Independentemente disso, escalar Evil Morty como o novo cúmplice dedicado de Rick não parece a abordagem certa. Para um homem que se esforçou tanto para se libertar de um multiverso de Ricks, parece estranho ver o malvado Morty agora retratado como um rival pelo afeto de Rick. Parece vazio e funciona contra o conflito central deste episódio. Sou totalmente a favor de Rick e do malvado Morty se enfrentando, mas prefiro que eles tenham um motivo mais convincente para lutar.
Ainda assim, há muito o que gostar na estreia se você conseguir superar a percebida descaracterização de Evil Morty. The Collective (Tilda Swinton) é uma hilariante vilã de Galactus que encontra o Borg que oferece um desafio digno de dois supergênios combinados. E é justo que o malvado Morty vença principalmente por confiar na previsível falta de jeito de seu homólogo.
O dublador de Morty/Evil Morty, Harry Belden, também merece grandes elogios pela habilidade com que domina ambos os papéis aqui. Evil Morty soa visivelmente diferente do Morty normal. A certa altura, há uma troca em que o malvado Morty faz uma representação zombeteira de seu outro eu, e Belden acerta a sutileza dessa troca.
Em geral, “There’s Something About Morty” prospera na força do seu espetáculo. Esta série sempre esteve muito à frente da maioria dos outros programas do Adult Swim no departamento de animação, mas aqui a lacuna é particularmente grande. A batalha coletiva tem uma escala real e uma carnificina condizente com um conflito entre dois cientistas loucos e um deus espacial todo-poderoso.
Essa magnitude é transferida para o confronto posterior na dimensão do bunker, onde realmente vemos Rick e o malvado Morty liberando todo o seu poder um contra o outro. Se não tivéssemos uma temporada completa de Rick e Morty: The Anime, eu diria que nunca vimos a série tão parecida com um anime. Rick e Evil Morty chegam até a completar Dragon Ball na cena em que Rick e Evil Morty gritam um com o outro enquanto seus respectivos nanobots vão para a guerra. É impossível não se divertir com a interminável enxurrada de carnificina gigantesca.

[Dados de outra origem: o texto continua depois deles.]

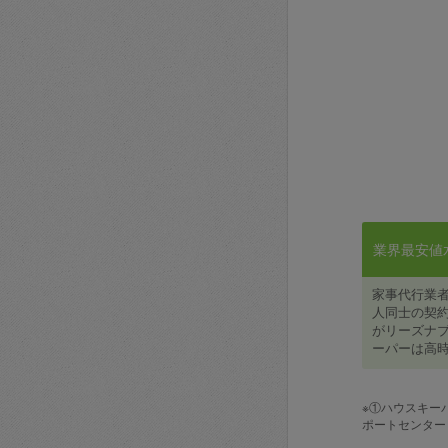
業界最安値水準
家事代行業
人同士の契約
がリーズナブ
ーパーは高時
※①ハウスキー
ポートセンター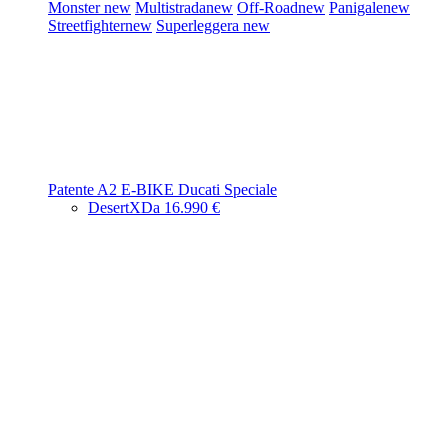
Monster
new
Multistrada
new
Off-Road
new
Panigale
new
Streetfighter
new
Superleggera
new
Patente A2
E-BIKE
Ducati Speciale
DesertX
Da 16.990 €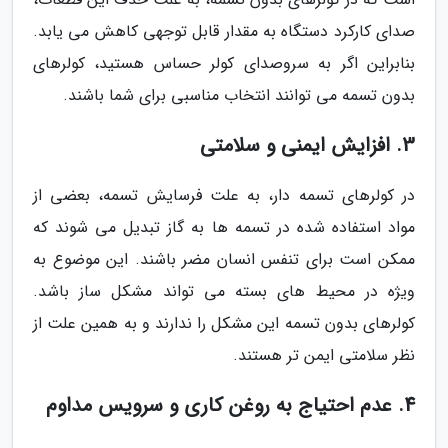
صدای کارکرد دستگاه به مقدار قابل توجهی کاهش می یابد.
بنابراین اگر به سروصدای کولر حساس هستید، کولرهای
بدون تسمه می توانند انتخاب مناسبی برای شما باشند.
3. افزایش ایمنی و سلامتی
در کولرهای تسمه دار، به علت فرسایش تسمه، بعضی از
مواد استفاده شده در تسمه ها به گاز تبدیل می شوند که
ممکن است برای تنفس انسان مضر باشند. این موضوع به
ویژه در محیط های بسته می تواند مشکل ساز باشد.
کولرهای بدون تسمه این مشکل را ندارند و به همین علت از
نظر سلامتی ایمن تر هستند.
4. عدم احتیاج به روغن کاری و سرویس مداوم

O resultado dessa luta também é bastante divertido, já que Evil Morty descobre da maneira mais difícil por que Rick não gosta de viajar no tempo. É uma maneira adequada de acabar com o impasse entre os dois personagens. Só estou preocupado que Evil Morty esteja agora preso neste decepcionante novo papel como o inimigo abandonado de Rick. Esperançosamente, quando ele inevitavelmente retornar em uma ou duas temporadas, a série não apenas entregará a segunda rodada de sua batalha vale-tudo, mas também encontrará uma maneira de tornar essa rivalidade mais única e comovente.